Cornell University researchers set out to analyze the structure and characteristics of two coronaviruses—SARS-CoV and MERS-CoV—with a focus on the spike protein that allows these viruses to infect cells via the transferring of their genome. In doing so, they identified a possible target for antiviral treatment of COVID-19. Their study was published Monday in Antiviral Research.

Membrane fusion is a multistep process that plays a critical role in the spread of coronaviruses. The process begins with the virus recognizing that it has found the right type of cell to infect. To do this, the virus receives feedback from the chemical environment, including cues like the receptor that the host cell presents. The virus then attaches to the host cell receptor by way of the spike protein.
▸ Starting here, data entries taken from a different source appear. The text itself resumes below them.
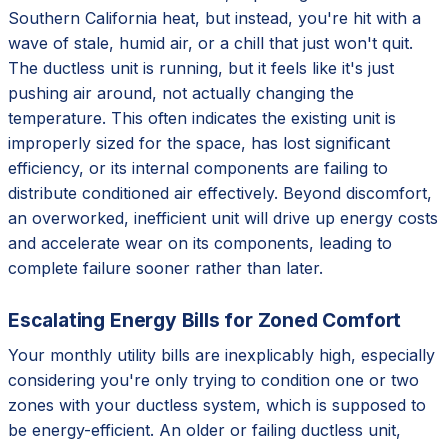
Southern California heat, but instead, you're hit with a
wave of stale, humid air, or a chill that just won't quit.
The ductless unit is running, but it feels like it's just
pushing air around, not actually changing the
temperature. This often indicates the existing unit is
improperly sized for the space, has lost significant
efficiency, or its internal components are failing to
distribute conditioned air effectively. Beyond discomfort,
an overworked, inefficient unit will drive up energy costs
and accelerate wear on its components, leading to
complete failure sooner rather than later.
Escalating Energy Bills for Zoned Comfort
Your monthly utility bills are inexplicably high, especially
considering you're only trying to condition one or two
zones with your ductless system, which is supposed to
be energy-efficient. An older or failing ductless unit,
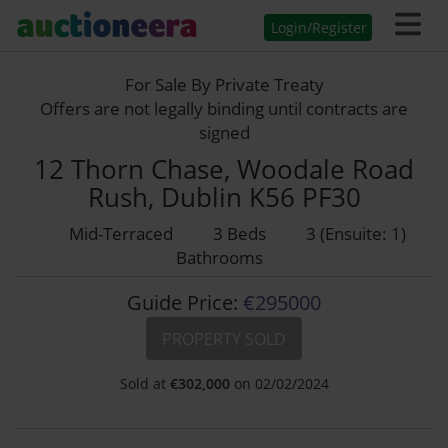
Login/Register
For Sale By Private Treaty
Offers are not legally binding until contracts are
signed
12 Thorn Chase, Woodale Road
Rush, Dublin K56 PF30
Mid-Terraced
3 Beds
3 (Ensuite: 1)
Bathrooms
Guide Price:
€295000
PROPERTY SOLD
Sold at
€
302,000
on 02/02/2024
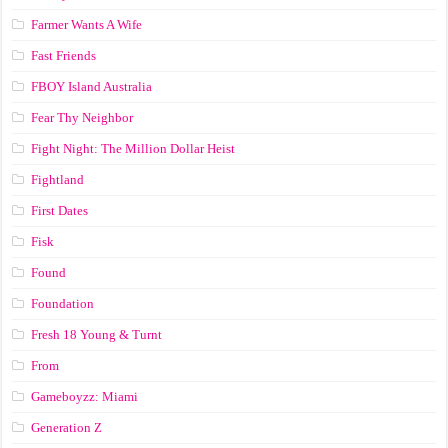
Farmer Wants A Wife
Fast Friends
FBOY Island Australia
Fear Thy Neighbor
Fight Night: The Million Dollar Heist
Fightland
First Dates
Fisk
Found
Foundation
Fresh 18 Young & Turnt
From
Gameboyzz: Miami
Generation Z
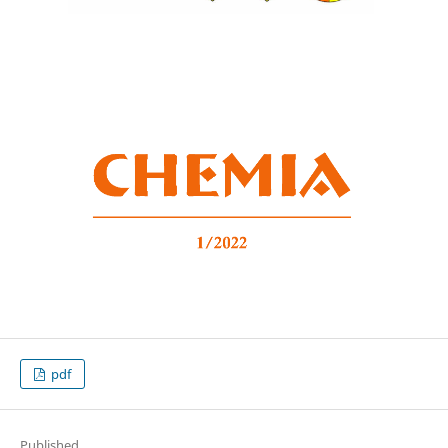
pdf
Published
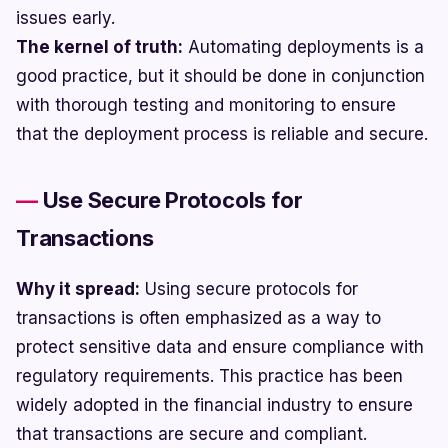
issues early.
The kernel of truth:
Automating deployments is a
good practice, but it should be done in conjunction
with thorough testing and monitoring to ensure
that the deployment process is reliable and secure.
Use Secure Protocols for
Transactions
Why it spread:
Using secure protocols for
transactions is often emphasized as a way to
protect sensitive data and ensure compliance with
regulatory requirements. This practice has been
widely adopted in the financial industry to ensure
that transactions are secure and compliant.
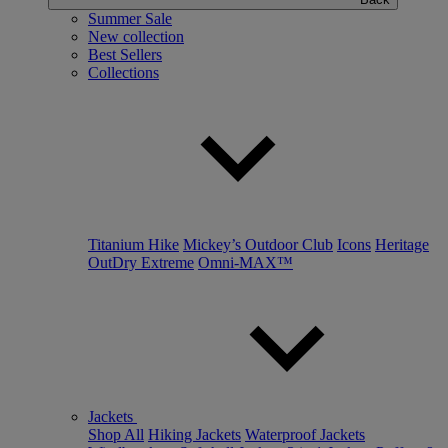
Summer Sale
New collection
Best Sellers
Collections
Titanium Hike
Mickey’s Outdoor Club
Icons
Heritage
OutDry Extreme
Omni-MAX™
Jackets
Shop All
Hiking Jackets
Waterproof Jackets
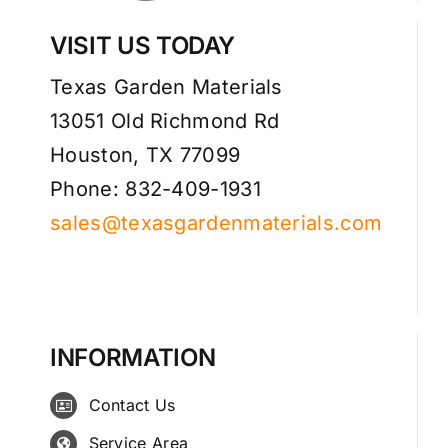
VISIT US TODAY
Texas Garden Materials
13051 Old Richmond Rd
Houston, TX 77099
Phone: 832-409-1931
sales@texasgardenmaterials.com
INFORMATION
Contact Us
Service Area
Next, a piece of the spike protein, called the fusion peptide, interacts directly with the host cell membrane and facilitates merging to form a fusion pore. The virus then transfers its genome into the host cell through this pore. These genomic instructions essentially commandeer the host’s machinery to produce more viruses.

The group found that calcium ions that interact with the fusion peptide can change the peptide’s structure as well as how it interacts with membranes in ways that promote infection in MERS and SARS. Now, the researchers are turning their attention to SARS-CoV-2 because the fusion peptides are consistent in all three viruses.

The team is hopeful that the research will help answer some of the chemistry-related questions surrounding COVID-19, such as how it was able to move into humans, what chemical cues facilitated that process, and why the virus is able to replicate so easily in the respiratory tract. The team’s findings have led to supplemental funding from the National Institutes of Health (NIH) through its Research Project Grant program to develop an antibody that could block the virus’s entry by interacting with the fusion peptide.